Diamond Midstream’s Ambiguous Position on Synthetics
Diamond manufacturers tend to bend over backwards to curry favor with natural producers. That’s the result of almost a century of the De Beers sightholder system: A manufacturer or rough trader is dependent on the goodwill and willingness of the producer to sell the rough to you rather than to someone else. Diamond manufacturers’ revenues – and margins – depend on the added value created between purchase of raw material and sales of resultant polished.
The rise of synthetics has decreased the hold, the “grip” if you want, of the natural producers over their clients. A manufacturer in Surat (or anywhere else for that matter) wants to optimize his added value and margins. If there is more money to be made by cutting and polishing synthetics, he sees no reason why he shouldn’t do so. Anglo American didn’t state it so bluntly, but the reduced demand that for natural diamonds it signals isn’t just coming from consumers, but rather also from the midstream sector.
Synthetics’ Impact on Rough Prices and Diamond Exploration
Anglo American correctly noted the impact of synthetics on natural producers’ rough selling prices. In the supply curve analysis of rough diamond prices conducted by Pharos Beam Consulting and Tacy Ltd, it seems that current rough prices are some 4% below the “normalized prices,” i.e., the price level the rough prices would have reached if there were no synthetics in the market. [The supply curve is a graphical representation of the relationship between the price of a good or service and the quantity supplied for a given period of time.] We expect this gap to grow to 10% by 2020.
Price Volatility and Risks – Concern for Entire Pipeline
The Tacy Pipeline provides simple numbers.

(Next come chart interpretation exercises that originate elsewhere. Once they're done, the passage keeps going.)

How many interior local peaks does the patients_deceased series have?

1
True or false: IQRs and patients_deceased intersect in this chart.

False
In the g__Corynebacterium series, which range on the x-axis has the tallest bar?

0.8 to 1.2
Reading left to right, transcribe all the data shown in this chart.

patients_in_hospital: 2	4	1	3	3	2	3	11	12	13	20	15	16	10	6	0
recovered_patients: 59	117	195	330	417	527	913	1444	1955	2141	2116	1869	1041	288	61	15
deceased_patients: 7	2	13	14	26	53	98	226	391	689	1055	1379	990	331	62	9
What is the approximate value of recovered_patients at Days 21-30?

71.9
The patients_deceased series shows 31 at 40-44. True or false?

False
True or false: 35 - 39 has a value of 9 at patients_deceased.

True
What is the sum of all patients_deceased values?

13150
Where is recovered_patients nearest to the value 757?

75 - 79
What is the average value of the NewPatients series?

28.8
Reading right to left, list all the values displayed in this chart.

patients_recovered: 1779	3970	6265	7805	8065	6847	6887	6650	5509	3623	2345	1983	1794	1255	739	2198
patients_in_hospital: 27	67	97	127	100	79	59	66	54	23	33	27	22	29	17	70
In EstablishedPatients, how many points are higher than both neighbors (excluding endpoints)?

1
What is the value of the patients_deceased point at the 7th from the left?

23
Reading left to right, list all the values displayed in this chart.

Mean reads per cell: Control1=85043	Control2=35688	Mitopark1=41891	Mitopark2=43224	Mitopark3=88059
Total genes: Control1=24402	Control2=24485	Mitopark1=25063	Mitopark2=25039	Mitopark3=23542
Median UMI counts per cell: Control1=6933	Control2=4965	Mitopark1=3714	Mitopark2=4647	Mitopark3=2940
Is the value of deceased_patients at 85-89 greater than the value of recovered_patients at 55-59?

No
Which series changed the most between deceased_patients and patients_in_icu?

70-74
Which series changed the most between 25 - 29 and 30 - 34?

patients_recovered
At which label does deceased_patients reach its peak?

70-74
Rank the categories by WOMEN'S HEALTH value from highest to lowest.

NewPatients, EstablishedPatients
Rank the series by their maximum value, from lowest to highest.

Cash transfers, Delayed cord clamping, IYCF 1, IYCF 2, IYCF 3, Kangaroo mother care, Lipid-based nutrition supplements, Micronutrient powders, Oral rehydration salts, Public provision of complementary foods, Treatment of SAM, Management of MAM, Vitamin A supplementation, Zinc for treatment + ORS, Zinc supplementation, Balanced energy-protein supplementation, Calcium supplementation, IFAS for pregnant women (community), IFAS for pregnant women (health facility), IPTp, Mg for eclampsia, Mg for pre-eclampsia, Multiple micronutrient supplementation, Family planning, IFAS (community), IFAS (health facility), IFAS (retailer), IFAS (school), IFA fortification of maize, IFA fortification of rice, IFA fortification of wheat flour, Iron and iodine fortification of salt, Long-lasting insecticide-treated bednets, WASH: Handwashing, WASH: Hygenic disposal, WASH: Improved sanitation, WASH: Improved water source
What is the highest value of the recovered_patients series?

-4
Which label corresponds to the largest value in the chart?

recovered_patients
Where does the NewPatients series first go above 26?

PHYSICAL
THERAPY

Behind each figure hides amazing stories – and ever-changing realities. The ciphers speak for themselves – and in this review only some salient issues were discussed. If one had to identify a single overriding concern shared by all players, it would be the enormous price volatility. This is quite a recent phenomenon in an industry in which (artificially maintained) price stability was probably one of its greatest attractions – providing comfort to all stakeholders, especially governments and bankers.
Diamond Jewelry is Losing its Share of the Luxury Wallet – Forever?
he diamond jewelry market is losing its share of the consumer’s luxury wallet. The growth of diamond jewelry retail sales lags dramatically behind (nominal) global GDP growth. Diamond jewelry retail sales, since 2007, have fallen steeply behind inflation indices. In our 17-year pipeline chart, using an index (base) of 100 for the year 1999, diamond jewelry retail sales have risen by merely some 130%, while GDP rose by 240%. The diamond content in jewelry had risen to some 180% by 2011, but has fallen back to 150%. The diamond jewelry market is underperforming almost any relevant economic parameter.